For detection of antibodies and antibody/complement complex deposition in cardiac and kidney tissue in vivo, 5 µm sections of hearts and kidneys of Resiquimod-treated mice were stained with goat anti-mouse IgG-FITC (Sigma, F5387, lot 99H4872, 1:200), anti-mouse IgM-Alexa Fluor 488 (BioLegend, 406521, lot B203057, 1:200), or unlabelled anti-mouse IgG1/IgG2a/IgG2b/IgG3 (BioLegend, 406601/407101/406701/406802, 1:200) and a secondary goat anti-rat IgG-Alexa Fluor 488 (BioLegend, 405418, 1:500). C3 staining was performed using anti-mouse C3c-FITC (Thermo Fisher Scientific, PAI-29718, lot QL2122721H, 1:50), as described previously (Tarzi et al., 2002). Sections were counterstained with wheat germ agglutinin (WGA)-Alexa Fluor 594 (Thermo Fisher Scientific) to label membranes for 15 min at room temperature and mounted in Vectashield mounting liquid containing DAPI (Vector Laboratories, Peterborough, UK) to label nuclei.

Images were captured using a LMD7000 microscope (Leica microsystems) and processed using ImageJ.

Statistical planning of numbers was based on preliminary results of macroscopic haemorrhagic scoring (effect size 4). Aiming for a power of 0.95, group sizes of at least three were deemed sufficient to reach statistical significance. To account for potential experimental losses, at least 5 mice per group were used when possible. Power calculations were performed using G*Power 3.1 (Faul et al., 2007) available at http://www.gpower.hhu.de/. For MRI imaging, animals were selected as described in the MRI section.
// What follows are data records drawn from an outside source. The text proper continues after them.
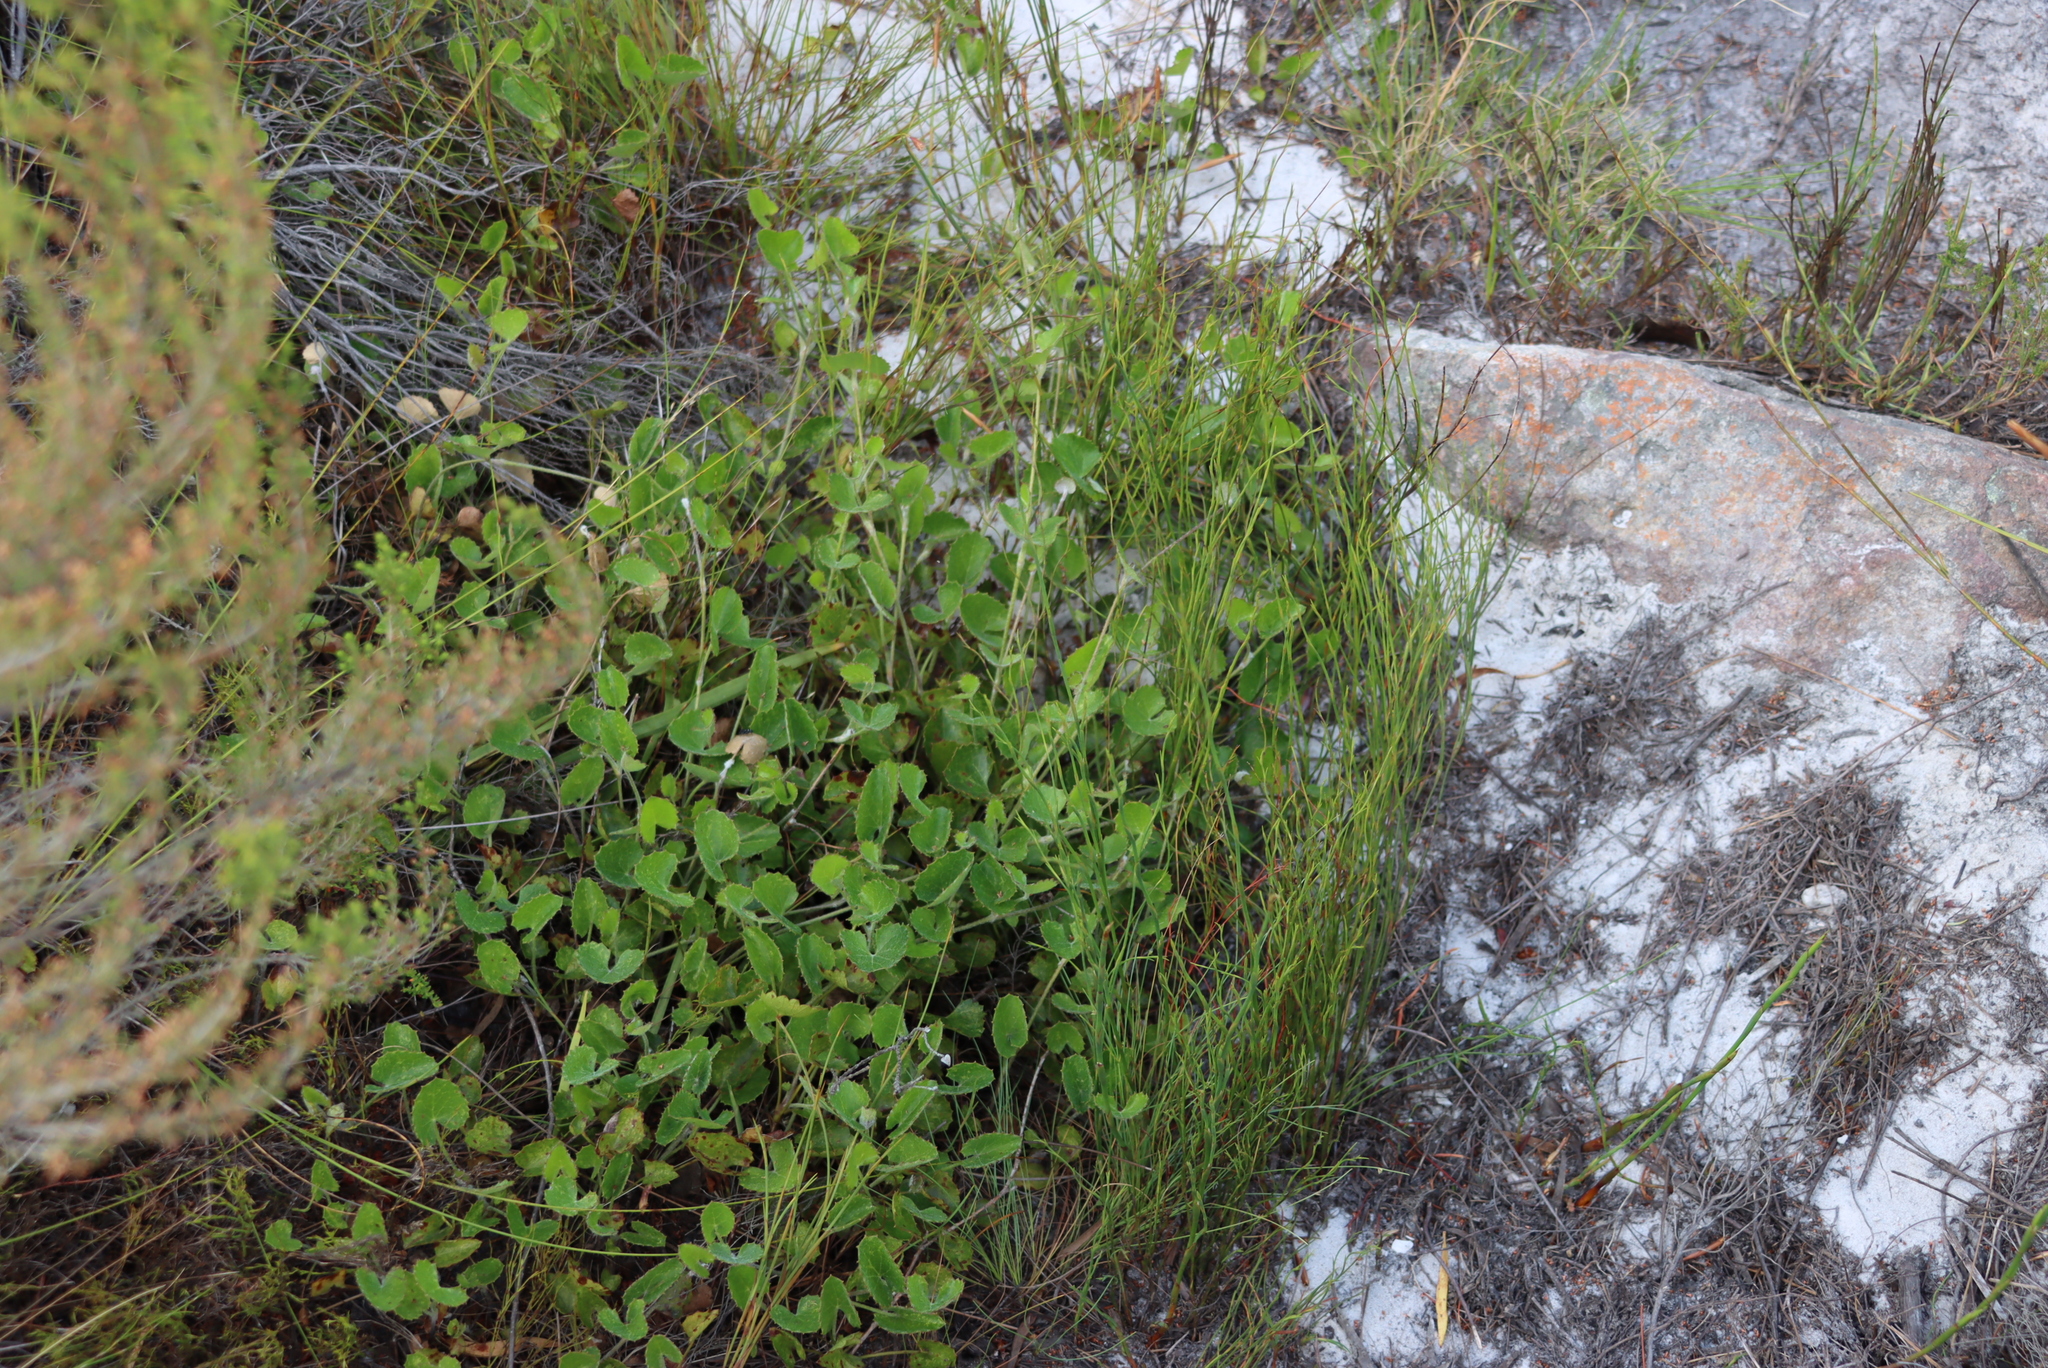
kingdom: Plantae
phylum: Tracheophyta
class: Magnoliopsida
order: Apiales
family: Apiaceae
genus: Centella
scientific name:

Scoring of histopathology was performed by a blinded researcher. Graph design and statistical analyses were performed using Prism (GraphPad Software). P-values are presented following GraphPad style as *P<0.05, **P<0.005, ***P<0.001 and ****P<0.0001. One- or two-tailed unpaired or paired Student's t-tests were performed as appropriate.

We are grateful to members of Prof. Rosenthal's and Prof. Harding's groups for technical support and helpful discussions, to Prof. Michael Schneider, Prof. Nick Peters and Prof. Marina Botto for providing access to essential equipment and for sharing reagents. We thank staff at the animal facilities at Imperial College London and The Jackson Laboratories for help with animal husbandry and maintenance, Olivier Dubois at the Imperial College Biological Imaging Centre for help with mouse husbandry and preparation before and after MRI scans and Dr Jennifer Ryan and Dr Christine Rosales at the In vivo Imaging and Physiology Services at The Jackson Laboratories for echocardiography support. We further thank Dr Amina Khalil, specialist registrar of cardio-thoracic surgery at Hammersmith Hospital, for helpful discussions on the clinical aspects of the presented data and Ms Binita Pandya for support with data analysis for the MRI studies. We also thank Dr Jeremy Racine for critical reading of the manuscript.